Aimee Wilde (Marketing Manager, Amigo) discussed Wizz Air’s sign up experience, which helps the brand achieve its goal of becoming young customers’ “travel buddy” through a mobile-first experience. In Aimee’s view, Wizz Air succeed by offering transactional utility, a form of customer satisfaction based on perceived value. In this case that means rock-bottom prices and complimentary add-ons, which make customers feel like they’ve done well to make such a smart consumer choice.
Calvin Dudek (Chief Product Officer at Focal Data) and Tara Benjamin (Sales Capability Director at Brand Learning) also raised Hotels.com and Expedia as brands offering great transactional websites, and noted that this was one of the natural advantages of digitally-native brands.
Other guests mentioned other valuable additions to the customer experience. Jamie Childs (Commerce Executive at Strand Palace Hotel) discussed their initiative to install Bose speakers and the possibility of adding personalised mobile devices for deluxe room customers to provide further value for the customer experience. Shivani also mentioned BA’s partnership with The White Company. Even relatively minor touches such as a “welcome home” email help to create unforgettable experiences.
Both Shivani and Daniel Taylor (Global Content Manager, British Airways) also discussed BA’s ‘Know Me’ programme. The airline uses a large yet well-organised and accessible database to enable staff to create a highly-personalised service. Even cabin crew have information on most valued customers. Overall this initiative has driven £204M in incremental value up to 2017.
Another bias we discussed was the intention-action gap, the observation that most people do not behave according to their own statements. It’s another way of framing David Ogilvy’s dictum that “customers don’t say what they think, and they don’t do what they say.”
An interesting experiment was done by British Airways. They listened to focus groups and filled self-service fridges in business class with salads and fruits. However they soon found that due to the low oxygen, low-pressure climate on the airplane, customers preferred chocolates and cakes. This refutation of a focus group reveals the importance of experimentation. And it demonstrates why we view it as so important to enable marketers to experiment flexibly on their websites.
We also covered how consumers always view price in relative terms. Nespresso price themselves competitively against coffee from Nero or Costa, rather than ground coffee. Marketers also need to be aware of the power of irrelevant alternatives. Daniel Taylor from BA discussed how pricing is determined by revenue management teams, but marketers see the potential to be creative with how prices are communicated.
Stephen mentioned a contextual difference between airlines and hotels. While customers of airlines expect price discrimination, customers of hotels feel aggrieved if they find out someone else has got a better price for a room. Aimee also discussed the “hurts so good” phenomenon (also known as masochism) where customers who have had to go through a process feel emotionally invested and more likely to take action, e.g. Jack’s Flight Club.

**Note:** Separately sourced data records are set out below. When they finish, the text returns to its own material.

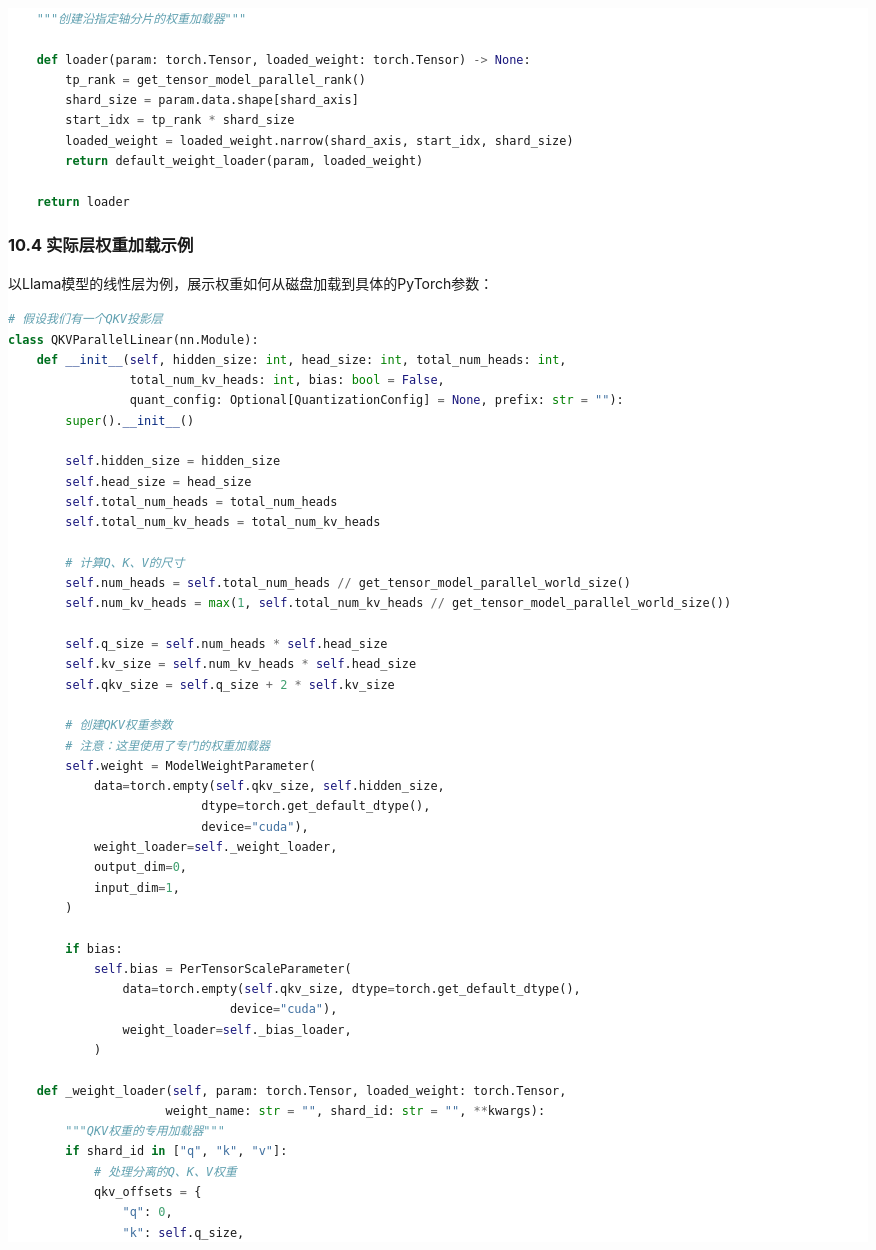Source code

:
 ```python
    """创建沿指定轴分片的权重加载器"""
    
    def loader(param: torch.Tensor, loaded_weight: torch.Tensor) -> None:
        tp_rank = get_tensor_model_parallel_rank()
        shard_size = param.data.shape[shard_axis]
        start_idx = tp_rank * shard_size
        loaded_weight = loaded_weight.narrow(shard_axis, start_idx, shard_size)
        return default_weight_loader(param, loaded_weight)
    
    return loader
```

### 10.4 实际层权重加载示例

以Llama模型的线性层为例，展示权重如何从磁盘加载到具体的PyTorch参数：

```python
# 假设我们有一个QKV投影层
class QKVParallelLinear(nn.Module):
    def __init__(self, hidden_size: int, head_size: int, total_num_heads: int, 
                 total_num_kv_heads: int, bias: bool = False, 
                 quant_config: Optional[QuantizationConfig] = None, prefix: str = ""):
        super().__init__()
        
        self.hidden_size = hidden_size
        self.head_size = head_size
        self.total_num_heads = total_num_heads
        self.total_num_kv_heads = total_num_kv_heads
        
        # 计算Q、K、V的尺寸
        self.num_heads = self.total_num_heads // get_tensor_model_parallel_world_size()
        self.num_kv_heads = max(1, self.total_num_kv_heads // get_tensor_model_parallel_world_size())
        
        self.q_size = self.num_heads * self.head_size
        self.kv_size = self.num_kv_heads * self.head_size
        self.qkv_size = self.q_size + 2 * self.kv_size
        
        # 创建QKV权重参数
        # 注意：这里使用了专门的权重加载器
        self.weight = ModelWeightParameter(
            data=torch.empty(self.qkv_size, self.hidden_size, 
                           dtype=torch.get_default_dtype(),
                           device="cuda"),
            weight_loader=self._weight_loader,
            output_dim=0,
            input_dim=1,
        )
        
        if bias:
            self.bias = PerTensorScaleParameter(
                data=torch.empty(self.qkv_size, dtype=torch.get_default_dtype(), 
                               device="cuda"),
                weight_loader=self._bias_loader,
            )
    
    def _weight_loader(self, param: torch.Tensor, loaded_weight: torch.Tensor, 
                      weight_name: str = "", shard_id: str = "", **kwargs):
        """QKV权重的专用加载器"""
        if shard_id in ["q", "k", "v"]:
            # 处理分离的Q、K、V权重
            qkv_offsets = {
                "q": 0,
                "k": self.q_size, 
```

We also discussed the importance of honest recognition of fallibility (one of the 22 laws of marketing) where consumers like brands to admit fault or admit vulnerability. The KFC ‘FCK’ campaign is a good recent example, while the most famous example in travel is Avis’s “We try harder.” Shivani said that she had experienced this fallibility effect when an airline’s chief had written 2000 letters to apologise for an issue in a frequent flyer programme.